Click and run the following command. (In this way, the UI cannot be displayed.)

mindinsight start --summary-base-dir ./summary_dir
Figure 7 Opening MindInsight through Terminal

Step 4 View Visualized Data on the Training Dashboard

The training dashboard is important for MindInsight visualization. The training dashboard allows for scalar visualization, parameter distribution visualization, computational graph visualization, dataset graph visualization, image visualization, and tensor visualization.

For more information, see Viewing Dashboard on the MindSpore official website.

Related Operations

To stop a MindInsight instance, perform the following steps:

  • Method 1: Enter the following command in the .ipynb file window of JupyterLab.

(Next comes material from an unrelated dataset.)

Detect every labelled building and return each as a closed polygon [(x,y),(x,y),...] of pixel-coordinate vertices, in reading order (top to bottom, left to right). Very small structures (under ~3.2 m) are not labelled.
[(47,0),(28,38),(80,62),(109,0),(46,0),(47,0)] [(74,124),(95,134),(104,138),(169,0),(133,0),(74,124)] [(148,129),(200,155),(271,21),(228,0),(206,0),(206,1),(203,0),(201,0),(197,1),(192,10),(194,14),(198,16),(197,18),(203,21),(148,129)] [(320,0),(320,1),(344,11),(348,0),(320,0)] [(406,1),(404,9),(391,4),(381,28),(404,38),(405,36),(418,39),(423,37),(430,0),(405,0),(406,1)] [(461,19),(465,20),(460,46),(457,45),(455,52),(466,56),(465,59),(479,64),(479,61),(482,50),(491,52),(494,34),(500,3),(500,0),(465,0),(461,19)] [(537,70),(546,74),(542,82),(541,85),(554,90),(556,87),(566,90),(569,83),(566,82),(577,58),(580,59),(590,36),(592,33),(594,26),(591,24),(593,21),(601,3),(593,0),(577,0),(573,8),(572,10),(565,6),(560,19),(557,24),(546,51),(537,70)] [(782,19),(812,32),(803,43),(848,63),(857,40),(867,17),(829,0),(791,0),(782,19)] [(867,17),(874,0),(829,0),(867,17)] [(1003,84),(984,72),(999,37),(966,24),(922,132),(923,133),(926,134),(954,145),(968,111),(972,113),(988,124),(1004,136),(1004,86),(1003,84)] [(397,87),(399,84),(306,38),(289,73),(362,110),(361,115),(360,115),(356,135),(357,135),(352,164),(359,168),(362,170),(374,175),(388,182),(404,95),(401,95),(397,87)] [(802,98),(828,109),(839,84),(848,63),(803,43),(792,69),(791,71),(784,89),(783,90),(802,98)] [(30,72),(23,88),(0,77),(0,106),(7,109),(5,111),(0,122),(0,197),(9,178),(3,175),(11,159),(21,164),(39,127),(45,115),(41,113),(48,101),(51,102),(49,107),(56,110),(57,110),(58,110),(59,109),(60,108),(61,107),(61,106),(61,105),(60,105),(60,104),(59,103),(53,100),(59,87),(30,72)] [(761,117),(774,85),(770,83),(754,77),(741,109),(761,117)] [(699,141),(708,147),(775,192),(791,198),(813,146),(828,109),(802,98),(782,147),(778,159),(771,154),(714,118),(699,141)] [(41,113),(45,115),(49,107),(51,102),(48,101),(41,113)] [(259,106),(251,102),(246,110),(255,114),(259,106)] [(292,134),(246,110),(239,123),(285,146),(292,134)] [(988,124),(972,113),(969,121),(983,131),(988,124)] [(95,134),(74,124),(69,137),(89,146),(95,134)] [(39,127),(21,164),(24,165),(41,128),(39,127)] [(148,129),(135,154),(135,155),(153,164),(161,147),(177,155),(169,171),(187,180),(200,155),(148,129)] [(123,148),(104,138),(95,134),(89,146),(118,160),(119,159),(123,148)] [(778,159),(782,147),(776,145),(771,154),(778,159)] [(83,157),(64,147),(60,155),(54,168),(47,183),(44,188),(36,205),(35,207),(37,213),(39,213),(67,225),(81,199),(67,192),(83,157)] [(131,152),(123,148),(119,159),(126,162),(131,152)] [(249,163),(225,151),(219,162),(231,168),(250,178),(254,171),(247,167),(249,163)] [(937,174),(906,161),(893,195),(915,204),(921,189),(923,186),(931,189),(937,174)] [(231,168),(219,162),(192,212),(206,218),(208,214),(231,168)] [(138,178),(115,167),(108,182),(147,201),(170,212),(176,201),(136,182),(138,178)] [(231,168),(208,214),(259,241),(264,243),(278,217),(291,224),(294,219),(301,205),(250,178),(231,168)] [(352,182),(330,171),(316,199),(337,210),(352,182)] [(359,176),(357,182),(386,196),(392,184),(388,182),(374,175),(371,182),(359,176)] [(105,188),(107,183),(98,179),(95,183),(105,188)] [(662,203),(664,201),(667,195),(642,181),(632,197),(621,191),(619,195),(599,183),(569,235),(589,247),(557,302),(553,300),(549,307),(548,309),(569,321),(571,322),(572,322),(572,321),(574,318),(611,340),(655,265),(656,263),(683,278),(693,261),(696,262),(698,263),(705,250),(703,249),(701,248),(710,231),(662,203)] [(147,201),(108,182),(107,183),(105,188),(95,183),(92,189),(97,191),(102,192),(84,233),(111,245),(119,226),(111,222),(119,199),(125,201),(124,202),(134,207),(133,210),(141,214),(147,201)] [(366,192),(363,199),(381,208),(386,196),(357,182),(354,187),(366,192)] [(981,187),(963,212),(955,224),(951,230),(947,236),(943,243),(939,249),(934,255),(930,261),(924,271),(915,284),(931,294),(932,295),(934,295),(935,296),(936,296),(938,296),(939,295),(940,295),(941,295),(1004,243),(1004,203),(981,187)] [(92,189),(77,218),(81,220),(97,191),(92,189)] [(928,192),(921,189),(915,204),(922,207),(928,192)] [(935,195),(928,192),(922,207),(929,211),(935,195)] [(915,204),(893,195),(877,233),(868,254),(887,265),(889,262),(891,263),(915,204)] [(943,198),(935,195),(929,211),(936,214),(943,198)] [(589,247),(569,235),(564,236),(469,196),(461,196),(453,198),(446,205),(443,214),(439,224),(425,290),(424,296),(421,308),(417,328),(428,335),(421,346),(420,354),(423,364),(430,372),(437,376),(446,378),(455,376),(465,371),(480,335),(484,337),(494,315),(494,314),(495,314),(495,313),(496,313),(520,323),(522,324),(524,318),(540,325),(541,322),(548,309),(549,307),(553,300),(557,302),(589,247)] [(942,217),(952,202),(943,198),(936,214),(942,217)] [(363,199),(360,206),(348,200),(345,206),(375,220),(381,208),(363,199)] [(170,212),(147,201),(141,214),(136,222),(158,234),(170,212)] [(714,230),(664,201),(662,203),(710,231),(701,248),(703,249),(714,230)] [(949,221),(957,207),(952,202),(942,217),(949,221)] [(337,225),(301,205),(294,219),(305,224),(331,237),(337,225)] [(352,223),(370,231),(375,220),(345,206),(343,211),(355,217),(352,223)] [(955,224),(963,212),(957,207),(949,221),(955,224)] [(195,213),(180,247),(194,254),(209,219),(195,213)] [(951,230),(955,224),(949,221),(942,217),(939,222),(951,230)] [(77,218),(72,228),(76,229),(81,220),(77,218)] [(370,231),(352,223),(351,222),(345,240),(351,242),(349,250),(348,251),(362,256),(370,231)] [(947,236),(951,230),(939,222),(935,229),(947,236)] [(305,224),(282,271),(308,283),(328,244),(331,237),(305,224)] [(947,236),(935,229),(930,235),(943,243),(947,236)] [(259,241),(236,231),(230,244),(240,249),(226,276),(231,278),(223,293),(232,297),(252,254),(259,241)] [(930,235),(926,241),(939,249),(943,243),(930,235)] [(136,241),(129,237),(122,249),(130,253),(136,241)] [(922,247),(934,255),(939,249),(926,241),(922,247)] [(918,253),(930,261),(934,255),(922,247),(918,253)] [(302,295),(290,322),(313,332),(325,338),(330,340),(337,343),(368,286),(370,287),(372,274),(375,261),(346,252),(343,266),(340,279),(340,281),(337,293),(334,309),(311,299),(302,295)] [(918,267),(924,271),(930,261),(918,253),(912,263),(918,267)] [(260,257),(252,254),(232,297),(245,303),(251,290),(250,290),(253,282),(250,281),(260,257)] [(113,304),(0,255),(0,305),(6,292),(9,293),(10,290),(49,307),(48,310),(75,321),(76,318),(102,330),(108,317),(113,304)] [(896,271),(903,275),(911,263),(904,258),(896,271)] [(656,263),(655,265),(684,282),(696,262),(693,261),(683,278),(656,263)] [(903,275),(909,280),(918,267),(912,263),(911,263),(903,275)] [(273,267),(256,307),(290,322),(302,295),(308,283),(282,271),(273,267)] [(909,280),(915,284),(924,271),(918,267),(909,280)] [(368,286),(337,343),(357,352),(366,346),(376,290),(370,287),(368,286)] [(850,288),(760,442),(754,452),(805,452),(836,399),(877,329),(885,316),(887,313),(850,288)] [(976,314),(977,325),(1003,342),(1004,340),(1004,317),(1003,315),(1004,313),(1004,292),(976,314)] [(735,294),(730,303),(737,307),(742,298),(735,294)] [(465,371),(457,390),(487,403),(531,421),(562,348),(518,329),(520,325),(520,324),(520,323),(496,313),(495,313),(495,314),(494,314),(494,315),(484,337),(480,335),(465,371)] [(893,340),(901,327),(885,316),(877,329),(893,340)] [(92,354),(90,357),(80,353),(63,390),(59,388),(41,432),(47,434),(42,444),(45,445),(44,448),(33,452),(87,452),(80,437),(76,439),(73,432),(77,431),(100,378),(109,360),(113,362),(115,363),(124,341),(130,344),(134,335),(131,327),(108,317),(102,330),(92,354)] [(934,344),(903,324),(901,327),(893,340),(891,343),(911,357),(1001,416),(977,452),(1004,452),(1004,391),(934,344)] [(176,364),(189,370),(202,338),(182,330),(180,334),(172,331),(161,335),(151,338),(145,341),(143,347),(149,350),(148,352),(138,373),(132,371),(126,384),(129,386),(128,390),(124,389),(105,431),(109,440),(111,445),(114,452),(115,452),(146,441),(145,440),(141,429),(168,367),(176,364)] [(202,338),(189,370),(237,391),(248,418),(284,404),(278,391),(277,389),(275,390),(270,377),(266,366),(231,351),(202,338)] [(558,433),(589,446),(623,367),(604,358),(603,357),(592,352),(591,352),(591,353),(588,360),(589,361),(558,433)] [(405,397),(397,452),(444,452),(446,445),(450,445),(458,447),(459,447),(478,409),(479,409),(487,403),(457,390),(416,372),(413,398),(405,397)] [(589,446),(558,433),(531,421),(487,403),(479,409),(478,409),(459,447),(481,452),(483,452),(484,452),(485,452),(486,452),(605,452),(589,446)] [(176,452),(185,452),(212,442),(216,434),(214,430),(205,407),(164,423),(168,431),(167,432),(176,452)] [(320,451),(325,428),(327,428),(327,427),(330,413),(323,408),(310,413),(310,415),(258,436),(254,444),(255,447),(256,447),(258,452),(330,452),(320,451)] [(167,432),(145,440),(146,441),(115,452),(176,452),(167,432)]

Replace 8080 with the actual port number for starting MindInsight.
    !mindinsight stop --port 8080
  • Method 2: Click . The MindInsight instance management page is displayed, which shows all started MindInsight instances. Click SHUT DOWN next to an instance to stop it.
    Figure 8 Clicking SHUT DOWN to stop an instance
  • Method 3: Click in the following figure to close all started MindInsight instances.
    Figure 9 Stopping all started MindInsight instances
  • Method 4 (not recommended): Close the MindInsight window on JupyterLab. In this case, only the visualization window is closed, but the instance is still running on the backend.